Saved data entries:
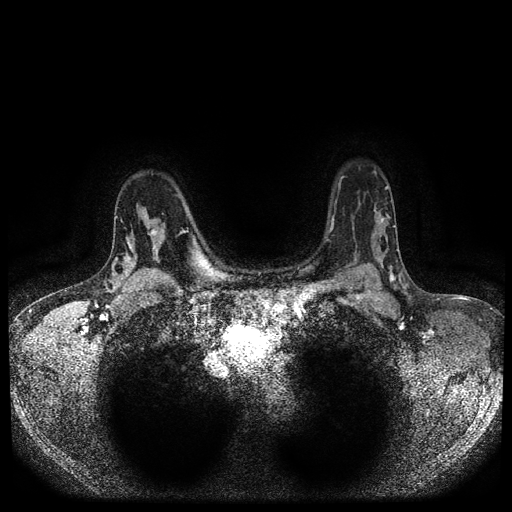
Breast MRI (dynamic contrast-enhanced, multi-phase), one axial slice; position 75 of 116 along the scan axis; dynamic contrast-enhanced series, time point 2 of 5 at this slice position (early post-contrast); 1.5 T; TE 2.6 ms, TR 5.4 ms; 2 mm slice thickness; 512 × 512 image matrix, field of view 340 × 340 mm. Patient: female, 47 years.
Annotated regions visible in this slice (semi-automatic segmentation, software-assisted and operator-edited):
- breast lesion (labelled 'tumour' in the annotation; benign lesions carry a separate 'benign' label): bounding box <146,228,160,238> (left, top, right, bottom; pixels)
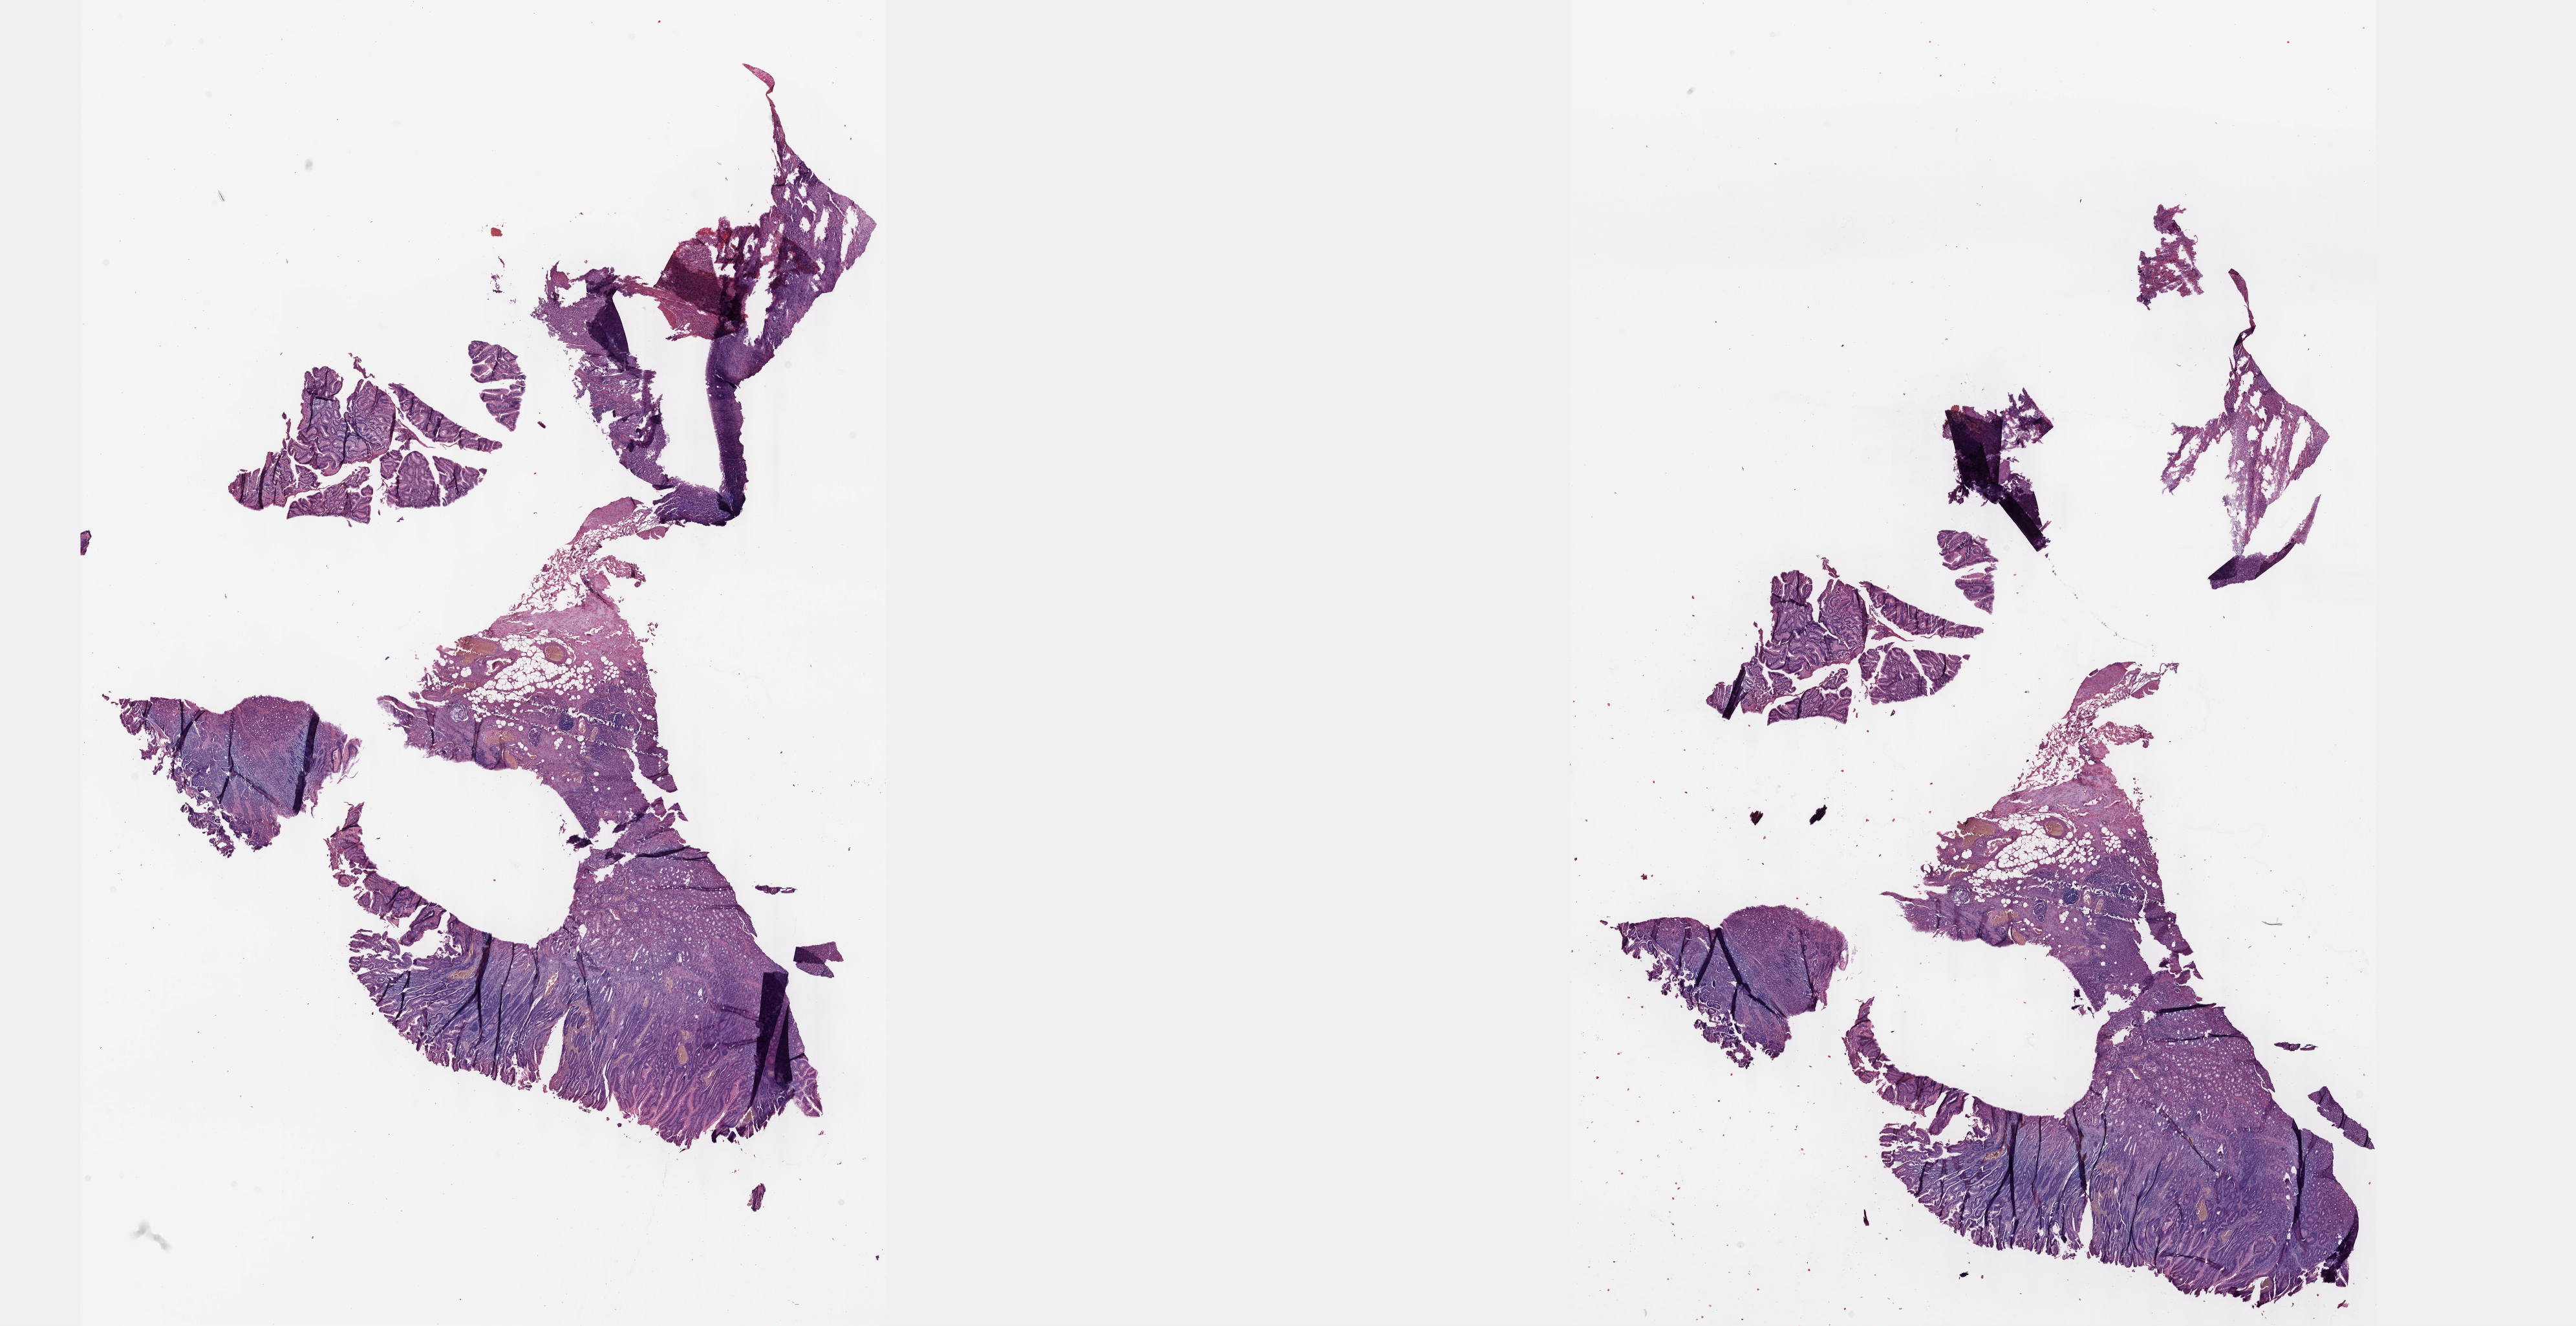
Digitized Hematoxylin and eosin (H&E) stained tissue section (whole slide) — low-resolution overview of the scanned area, about 32.2 x 16.6 mm (slide scanned at 40x), formalin-fixed paraffin-embedded (FFPE) diagnostic section, stomach, primary tumour sample. Male, age 57 years at initial diagnosis. Histologic grade: GX (grade cannot be assessed).
* diagnosis: Signet ring cell carcinoma (body of stomach)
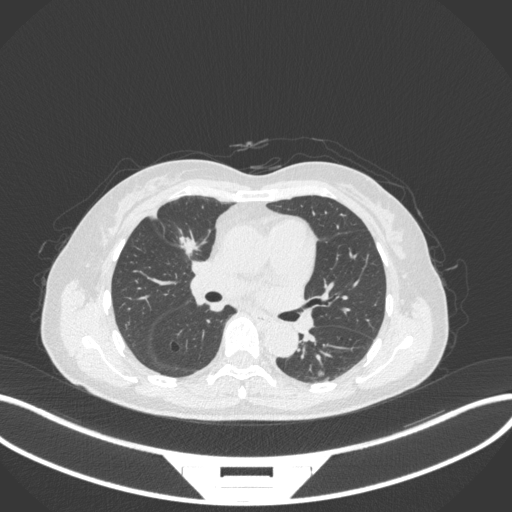
Chest CT, one axial slice; position 166 of 282 along the scan axis; reconstruction kernel B31f; 120 kVp; lung window (W 1500 / L -600 HU); 1 mm slice thickness; 512 × 512 image matrix, field of view 400 × 400 mm. Female patient, age 51 years. Case-level facts recorded for this patient, not image findings: clinical TNM (as recorded): T1c N0 M0.
Outlined on this slice (rectangle marked by the reading radiologist):
- lung tumour (recorded histology: adenocarcinoma): bounding box <177,232,205,260> (left, top, right, bottom; pixels)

■ Task to complete
All entries need repeating exactly, but without the pictures.

■ Solution
Breast MRI (dynamic contrast-enhanced, multi-phase), one axial slice; position 75 of 116 along the scan axis; dynamic contrast-enhanced series, time point 2 of 5 at this slice position (early post-contrast); 1.5 T; TE 2.6 ms, TR 5.4 ms; 2 mm slice thickness; 512 × 512 image matrix, field of view 340 × 340 mm. Patient: female, 47 years.
Annotated regions visible in this slice (semi-automatic segmentation, software-assisted and operator-edited):
- breast lesion (labelled 'tumour' in the annotation; benign lesions carry a separate 'benign' label): bounding box <146,228,160,238> (left, top, right, bottom; pixels)
Digitized Hematoxylin and eosin (H&E) stained tissue section (whole slide) — low-resolution overview of the scanned area, about 32.2 x 16.6 mm (slide scanned at 40x), formalin-fixed paraffin-embedded (FFPE) diagnostic section, stomach, primary tumour sample. Male, age 57 years at initial diagnosis. Histologic grade: GX (grade cannot be assessed).
* diagnosis: Signet ring cell carcinoma (body of stomach)
Chest CT, one axial slice; position 166 of 282 along the scan axis; reconstruction kernel B31f; 120 kVp; lung window (W 1500 / L -600 HU); 1 mm slice thickness; 512 × 512 image matrix, field of view 400 × 400 mm. Female patient, age 51 years. Case-level facts recorded for this patient, not image findings: clinical TNM (as recorded): T1c N0 M0.
Outlined on this slice (rectangle marked by the reading radiologist):
- lung tumour (recorded histology: adenocarcinoma): bounding box <177,232,205,260> (left, top, right, bottom; pixels)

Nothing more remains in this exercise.